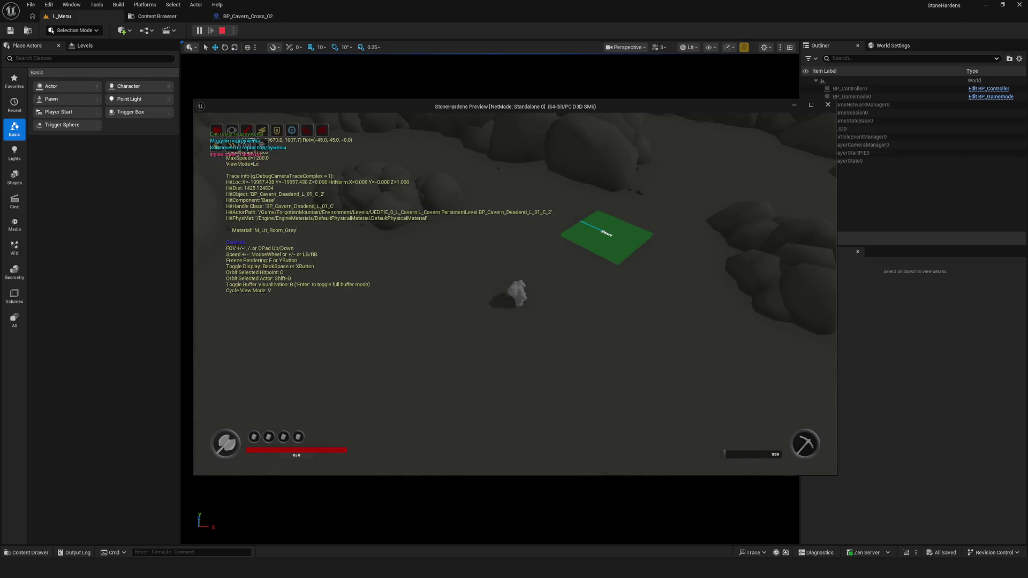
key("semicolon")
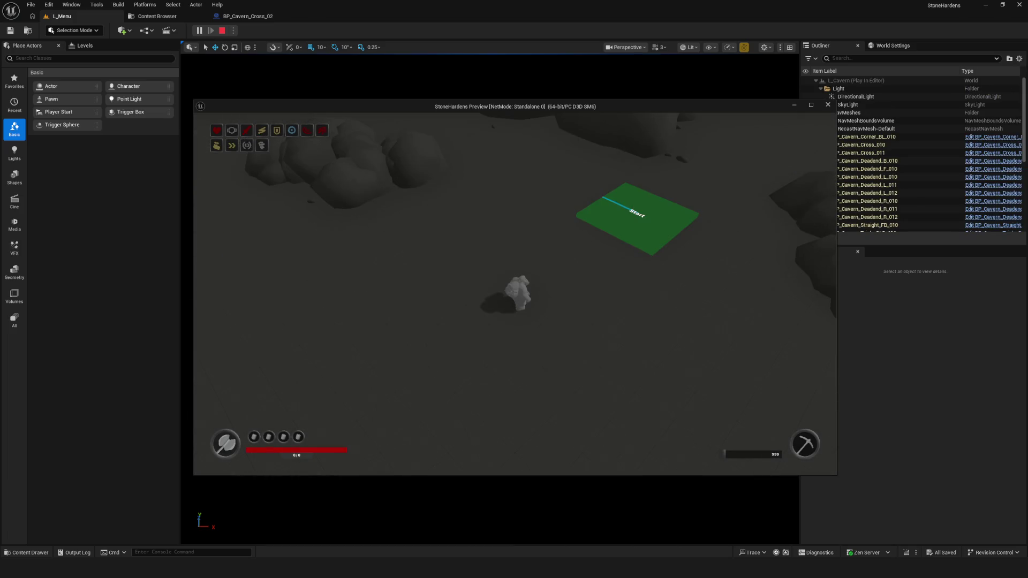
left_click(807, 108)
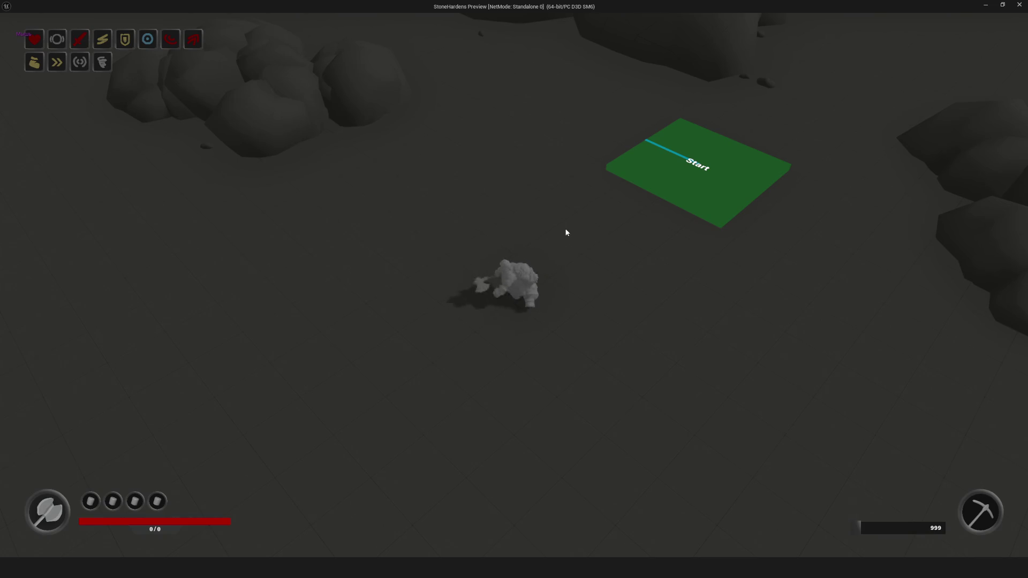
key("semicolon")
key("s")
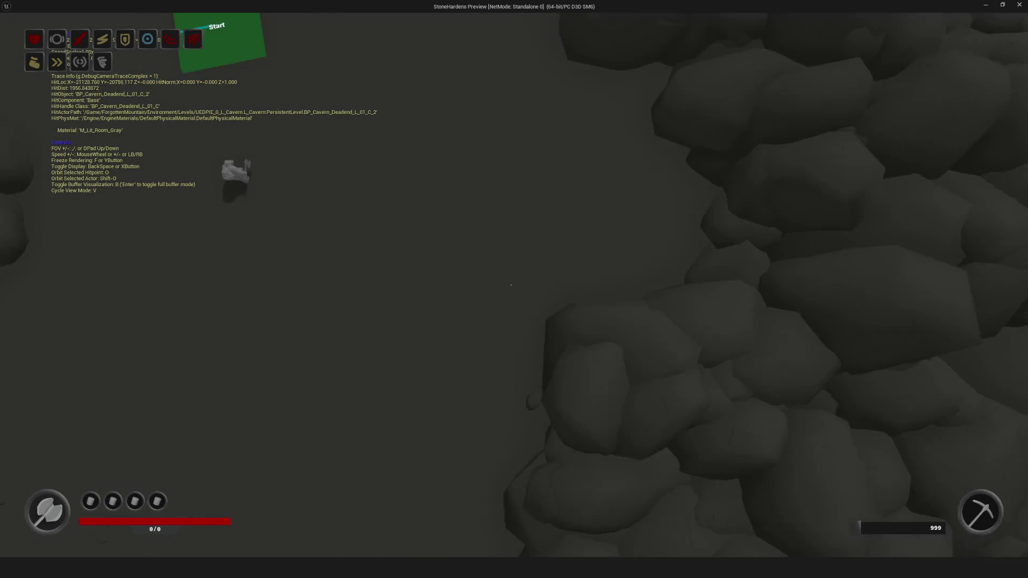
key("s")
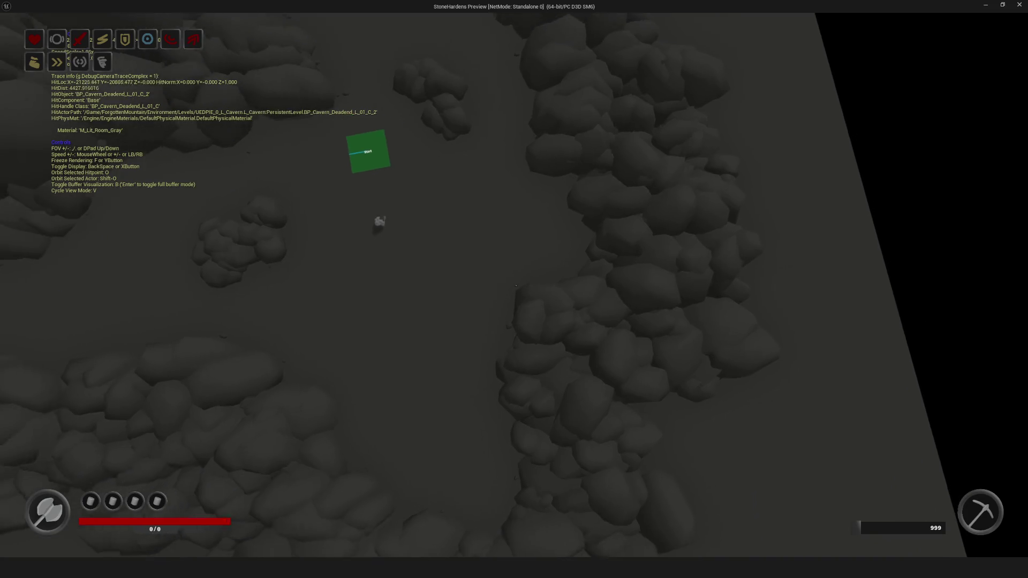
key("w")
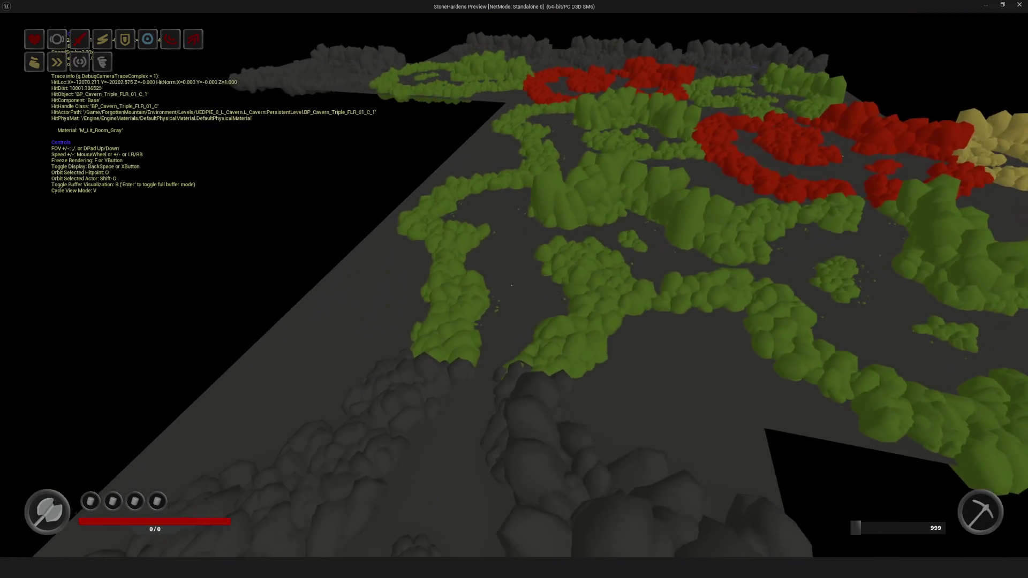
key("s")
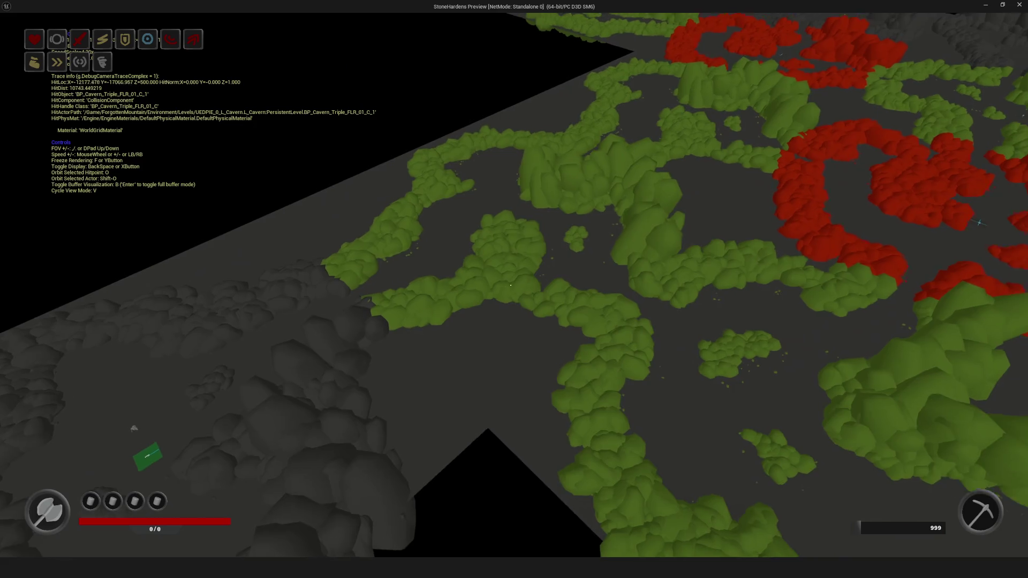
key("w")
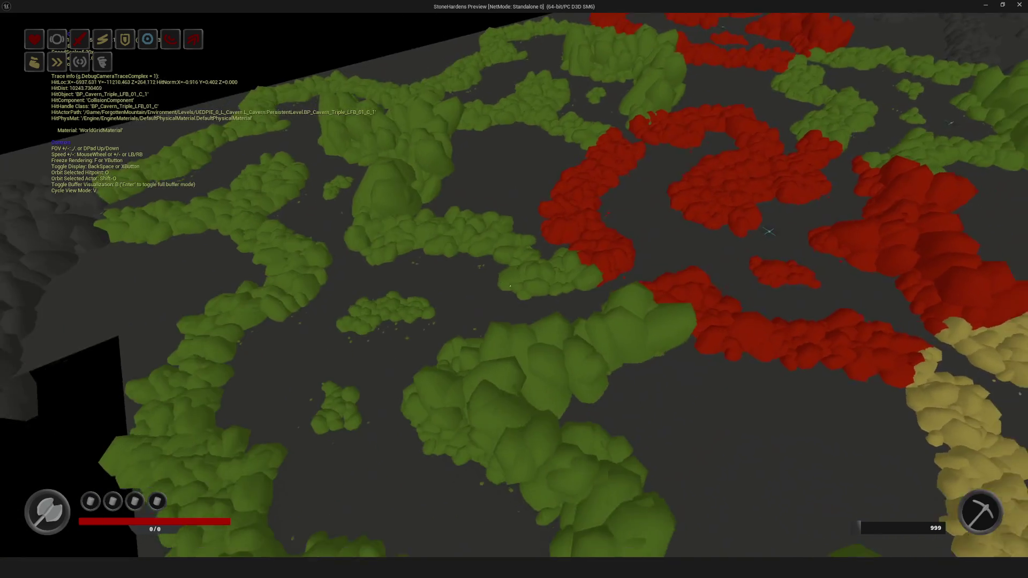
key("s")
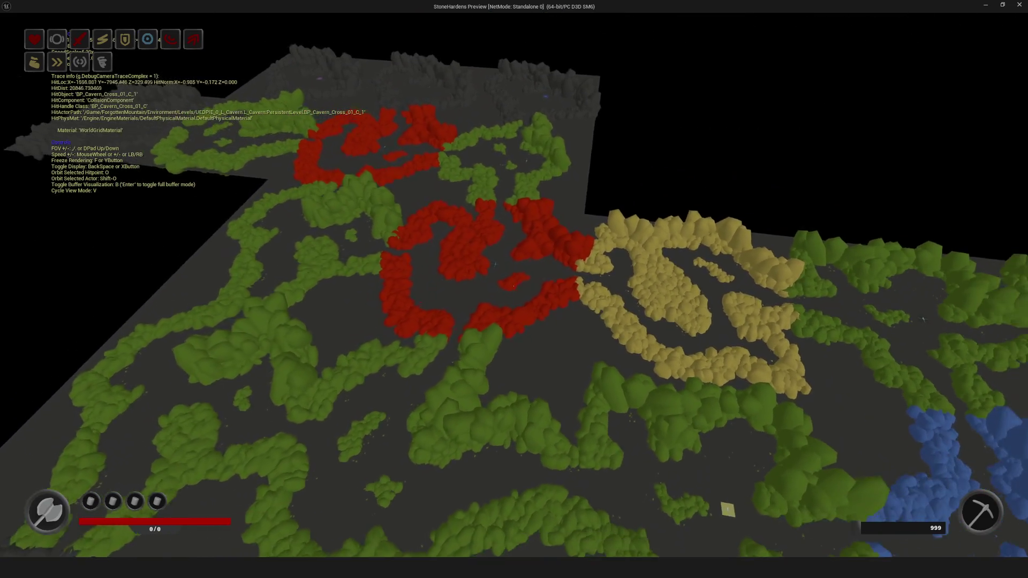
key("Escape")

**What the task requires:** The lines above should be transcribed exactly, with every image removed.

**Reply:**
key("semicolon")
left_click(807, 108)
key("semicolon")
key("s")
key("s")
key("w")
key("s")
key("w")
key("s")
key("Escape")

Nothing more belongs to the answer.